Mas o problema da credibilidade de Watson, invocado por Pedro Sales (a que cheguei por arrastão), encerra a meu ver dois equívocos. O primeiro é que não faz muito sentido falar da falta de credibilidade de Watson nos mesmos termos em que se fala do ciclista a quem foi retirada a camisola amarela por estar dopado, ou do jornalista que ficcionou reportagens sem sair do seu gabinete. Se no caso de Watson não consigo descortinar onde está a fraude, nos exemplos do ciclista e do jornalista a dita é óbvia (sendo a partir dela, aliás, que faz sentido falar-se em perda de credibilidade).
O segundo equívoco é o de se recorrer ao termo credibilidade (apropriado em ciência) e aplicá-lo em domínios onde o mesmo deixa de fazer, pelo menos, tanto ou o mesmo sentido. Ora, se Watson não fez da sua afirmação uma asserção científica (o próprio viria aliás confirmar não haver bases científicas para o que disse), é legítimo pensar-se que as suas afirmações se inscrevem no domínio da fé, da sua experiência, do senso comum ou, apenas, da sua convicção pessoal.
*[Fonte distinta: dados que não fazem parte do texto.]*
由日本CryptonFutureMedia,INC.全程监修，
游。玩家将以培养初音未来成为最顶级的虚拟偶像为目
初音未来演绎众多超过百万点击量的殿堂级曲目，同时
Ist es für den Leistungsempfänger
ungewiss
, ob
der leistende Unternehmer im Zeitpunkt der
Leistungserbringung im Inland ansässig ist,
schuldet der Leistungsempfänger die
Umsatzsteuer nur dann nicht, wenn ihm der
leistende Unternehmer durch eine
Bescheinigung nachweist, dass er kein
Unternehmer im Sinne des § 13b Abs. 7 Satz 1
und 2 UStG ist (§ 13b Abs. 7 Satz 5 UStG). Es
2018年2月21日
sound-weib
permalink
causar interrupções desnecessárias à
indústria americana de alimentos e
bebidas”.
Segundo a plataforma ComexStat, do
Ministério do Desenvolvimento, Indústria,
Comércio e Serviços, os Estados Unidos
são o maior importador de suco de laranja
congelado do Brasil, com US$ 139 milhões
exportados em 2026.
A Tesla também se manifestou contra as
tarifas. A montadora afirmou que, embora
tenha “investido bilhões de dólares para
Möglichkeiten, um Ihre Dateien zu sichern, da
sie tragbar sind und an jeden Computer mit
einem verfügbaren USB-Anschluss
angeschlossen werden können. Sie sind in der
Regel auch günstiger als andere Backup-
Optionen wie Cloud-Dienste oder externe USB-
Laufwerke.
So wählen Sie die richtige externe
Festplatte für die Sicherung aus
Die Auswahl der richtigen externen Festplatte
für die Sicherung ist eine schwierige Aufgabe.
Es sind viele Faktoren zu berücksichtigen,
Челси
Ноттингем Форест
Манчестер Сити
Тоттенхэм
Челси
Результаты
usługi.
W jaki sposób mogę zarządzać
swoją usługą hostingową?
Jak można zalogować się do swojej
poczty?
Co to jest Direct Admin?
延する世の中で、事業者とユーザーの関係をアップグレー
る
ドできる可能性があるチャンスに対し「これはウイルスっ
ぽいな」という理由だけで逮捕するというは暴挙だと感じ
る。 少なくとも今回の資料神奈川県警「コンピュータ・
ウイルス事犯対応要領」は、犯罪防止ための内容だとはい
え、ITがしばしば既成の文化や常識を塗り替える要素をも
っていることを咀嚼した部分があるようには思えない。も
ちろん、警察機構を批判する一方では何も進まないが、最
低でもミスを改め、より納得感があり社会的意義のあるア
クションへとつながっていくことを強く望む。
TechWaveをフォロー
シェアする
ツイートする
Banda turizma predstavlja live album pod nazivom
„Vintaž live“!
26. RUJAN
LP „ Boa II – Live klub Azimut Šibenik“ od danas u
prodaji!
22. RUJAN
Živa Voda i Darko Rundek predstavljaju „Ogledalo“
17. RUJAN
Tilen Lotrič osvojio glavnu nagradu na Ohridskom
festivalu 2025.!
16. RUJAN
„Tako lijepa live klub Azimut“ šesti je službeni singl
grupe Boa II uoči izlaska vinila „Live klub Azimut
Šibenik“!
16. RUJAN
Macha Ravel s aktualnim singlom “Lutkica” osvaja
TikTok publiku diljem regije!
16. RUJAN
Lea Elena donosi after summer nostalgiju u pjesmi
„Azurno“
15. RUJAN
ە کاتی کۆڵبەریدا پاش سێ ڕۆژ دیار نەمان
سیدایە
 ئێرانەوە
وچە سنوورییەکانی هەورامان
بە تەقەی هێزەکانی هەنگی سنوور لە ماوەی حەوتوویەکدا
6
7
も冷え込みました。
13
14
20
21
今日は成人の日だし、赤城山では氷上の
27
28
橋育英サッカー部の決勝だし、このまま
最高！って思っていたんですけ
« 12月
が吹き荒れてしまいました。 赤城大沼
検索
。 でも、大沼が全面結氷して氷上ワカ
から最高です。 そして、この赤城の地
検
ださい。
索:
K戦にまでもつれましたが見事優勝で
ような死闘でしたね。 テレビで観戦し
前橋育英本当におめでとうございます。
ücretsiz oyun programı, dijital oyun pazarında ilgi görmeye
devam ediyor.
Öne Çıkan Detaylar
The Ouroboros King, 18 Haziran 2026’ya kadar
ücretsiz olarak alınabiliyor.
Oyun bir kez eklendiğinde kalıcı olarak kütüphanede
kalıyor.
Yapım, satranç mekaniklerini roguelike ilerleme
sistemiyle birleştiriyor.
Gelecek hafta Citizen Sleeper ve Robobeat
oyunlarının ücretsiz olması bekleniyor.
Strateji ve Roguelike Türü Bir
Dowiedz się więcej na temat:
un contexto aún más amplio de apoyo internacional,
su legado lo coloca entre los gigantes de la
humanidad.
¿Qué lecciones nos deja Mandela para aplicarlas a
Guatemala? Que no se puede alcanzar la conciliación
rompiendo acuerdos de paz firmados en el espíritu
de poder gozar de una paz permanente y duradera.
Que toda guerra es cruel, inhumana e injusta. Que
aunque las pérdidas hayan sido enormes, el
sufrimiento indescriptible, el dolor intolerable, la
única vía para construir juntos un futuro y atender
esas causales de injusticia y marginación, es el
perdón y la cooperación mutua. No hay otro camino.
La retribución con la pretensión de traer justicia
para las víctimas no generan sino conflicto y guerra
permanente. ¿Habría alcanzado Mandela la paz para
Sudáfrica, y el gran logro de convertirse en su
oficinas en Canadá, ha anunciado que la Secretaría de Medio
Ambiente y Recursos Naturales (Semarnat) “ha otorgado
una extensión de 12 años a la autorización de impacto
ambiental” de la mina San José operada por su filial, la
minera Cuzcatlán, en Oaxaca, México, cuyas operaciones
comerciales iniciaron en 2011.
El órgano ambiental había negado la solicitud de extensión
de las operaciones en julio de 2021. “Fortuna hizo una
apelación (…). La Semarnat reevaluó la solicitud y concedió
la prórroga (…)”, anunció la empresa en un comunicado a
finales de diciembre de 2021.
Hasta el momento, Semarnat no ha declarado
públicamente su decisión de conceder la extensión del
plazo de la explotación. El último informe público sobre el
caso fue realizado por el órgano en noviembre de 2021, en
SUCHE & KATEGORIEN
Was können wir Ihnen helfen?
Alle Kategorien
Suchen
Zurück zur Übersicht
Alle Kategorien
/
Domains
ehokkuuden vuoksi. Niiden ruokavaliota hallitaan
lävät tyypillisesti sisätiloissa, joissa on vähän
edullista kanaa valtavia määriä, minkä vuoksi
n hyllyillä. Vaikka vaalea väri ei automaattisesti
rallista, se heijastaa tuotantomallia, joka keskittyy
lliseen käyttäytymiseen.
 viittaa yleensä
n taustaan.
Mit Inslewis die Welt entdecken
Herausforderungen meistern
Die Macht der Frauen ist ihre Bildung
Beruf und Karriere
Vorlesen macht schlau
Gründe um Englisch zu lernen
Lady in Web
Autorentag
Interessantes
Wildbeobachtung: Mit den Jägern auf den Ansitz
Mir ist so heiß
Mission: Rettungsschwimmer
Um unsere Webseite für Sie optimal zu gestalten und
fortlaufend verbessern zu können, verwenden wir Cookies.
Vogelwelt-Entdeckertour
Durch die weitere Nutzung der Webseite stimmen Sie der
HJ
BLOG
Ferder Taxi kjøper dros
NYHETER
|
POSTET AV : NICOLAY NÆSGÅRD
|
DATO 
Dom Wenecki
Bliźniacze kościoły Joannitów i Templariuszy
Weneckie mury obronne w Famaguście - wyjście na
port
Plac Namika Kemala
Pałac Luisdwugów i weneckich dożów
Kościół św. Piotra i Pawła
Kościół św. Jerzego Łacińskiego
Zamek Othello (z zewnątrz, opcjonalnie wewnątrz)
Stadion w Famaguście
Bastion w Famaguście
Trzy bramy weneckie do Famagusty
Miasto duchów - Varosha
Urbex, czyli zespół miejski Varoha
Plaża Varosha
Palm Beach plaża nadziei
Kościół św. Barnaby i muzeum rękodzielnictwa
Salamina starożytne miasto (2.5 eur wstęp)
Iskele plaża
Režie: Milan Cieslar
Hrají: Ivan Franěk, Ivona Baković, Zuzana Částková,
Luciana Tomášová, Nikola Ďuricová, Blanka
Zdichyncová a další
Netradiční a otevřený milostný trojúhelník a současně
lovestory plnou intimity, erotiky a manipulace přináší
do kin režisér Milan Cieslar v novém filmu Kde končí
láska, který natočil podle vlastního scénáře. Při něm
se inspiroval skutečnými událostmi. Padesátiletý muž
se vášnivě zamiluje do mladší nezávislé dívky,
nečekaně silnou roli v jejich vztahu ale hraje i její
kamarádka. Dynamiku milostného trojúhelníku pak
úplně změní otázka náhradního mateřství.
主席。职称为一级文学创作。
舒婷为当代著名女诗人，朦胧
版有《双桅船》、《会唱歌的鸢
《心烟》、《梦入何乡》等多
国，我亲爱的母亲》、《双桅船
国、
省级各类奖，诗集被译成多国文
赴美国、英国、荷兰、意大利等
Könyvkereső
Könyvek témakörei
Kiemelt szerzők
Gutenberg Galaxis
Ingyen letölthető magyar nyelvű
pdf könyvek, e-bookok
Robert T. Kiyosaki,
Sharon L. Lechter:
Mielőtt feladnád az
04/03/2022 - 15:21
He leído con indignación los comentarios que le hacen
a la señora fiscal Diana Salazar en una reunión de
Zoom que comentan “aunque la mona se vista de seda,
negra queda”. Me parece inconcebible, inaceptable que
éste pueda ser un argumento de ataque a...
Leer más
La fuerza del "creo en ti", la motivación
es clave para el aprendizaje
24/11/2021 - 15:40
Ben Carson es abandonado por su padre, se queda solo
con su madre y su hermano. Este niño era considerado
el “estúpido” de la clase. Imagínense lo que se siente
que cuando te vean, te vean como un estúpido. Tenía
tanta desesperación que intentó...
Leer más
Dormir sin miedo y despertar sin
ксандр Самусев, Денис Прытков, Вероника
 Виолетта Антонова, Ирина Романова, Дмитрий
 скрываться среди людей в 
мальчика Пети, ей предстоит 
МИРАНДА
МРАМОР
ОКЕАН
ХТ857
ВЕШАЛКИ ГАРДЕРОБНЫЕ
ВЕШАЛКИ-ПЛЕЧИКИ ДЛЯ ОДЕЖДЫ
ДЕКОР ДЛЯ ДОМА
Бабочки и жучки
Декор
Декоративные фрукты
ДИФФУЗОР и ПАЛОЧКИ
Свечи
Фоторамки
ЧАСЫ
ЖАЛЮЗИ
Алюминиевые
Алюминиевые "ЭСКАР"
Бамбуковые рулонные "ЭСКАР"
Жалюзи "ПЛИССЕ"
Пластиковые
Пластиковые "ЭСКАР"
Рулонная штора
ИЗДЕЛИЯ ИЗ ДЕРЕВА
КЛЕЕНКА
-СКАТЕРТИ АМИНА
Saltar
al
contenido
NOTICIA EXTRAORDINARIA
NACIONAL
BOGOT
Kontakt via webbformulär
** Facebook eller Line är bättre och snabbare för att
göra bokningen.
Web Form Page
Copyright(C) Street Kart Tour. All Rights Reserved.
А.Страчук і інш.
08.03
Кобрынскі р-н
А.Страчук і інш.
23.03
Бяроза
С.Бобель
E, nesses termos, faz tanto sentido acusá-lo de falta de credibilidade como dizer a alguém que deixa de ser uma pessoa credível pelo facto de estar convicto da aparição da senhora de Fátima, ou por achar que o sol anda todos os dias à volta da terra, já que assim o vê nascer e desaparecer no horizonte.
É por isso que a "punição" científica de que James Watson foi alvo é não só bastante descabida como - em certa medida - perigosa, já que se coloca mais no domínio da liberdade de expressão (que confere a cada um o direito de dizer os disparates que entender) do que no domínio da credibilidade científica. E atribui, na reacção às suas afirmações, um tom de heresia que não deixa de ser preocupante.
É claro que Watson pode ser interpelado em termos académicos, como se lhe pode contrapor que a viabilidade científica de um estudo sobre as diferenças de inteligência entre brancos e negros é basicamente a mesma que tem uma tese que considere "os asiáticos mais bonitos que os europeus". Por isso, no lugar do director do centro de investigação de James Watson, e ainda que estando ele no seu pleno e directoral direito para suspender o galardoado, eu antes optaria por lhe lançar o desafio de sujeitar as suas afirmações ao crivo da investigação científica. O homem há-de ter algumas competências, e saberá por isso conceber o respectivo projecto. Ou, se vier a reconhecer a impossibilidade de o levar a cabo, repensar as suas convicções.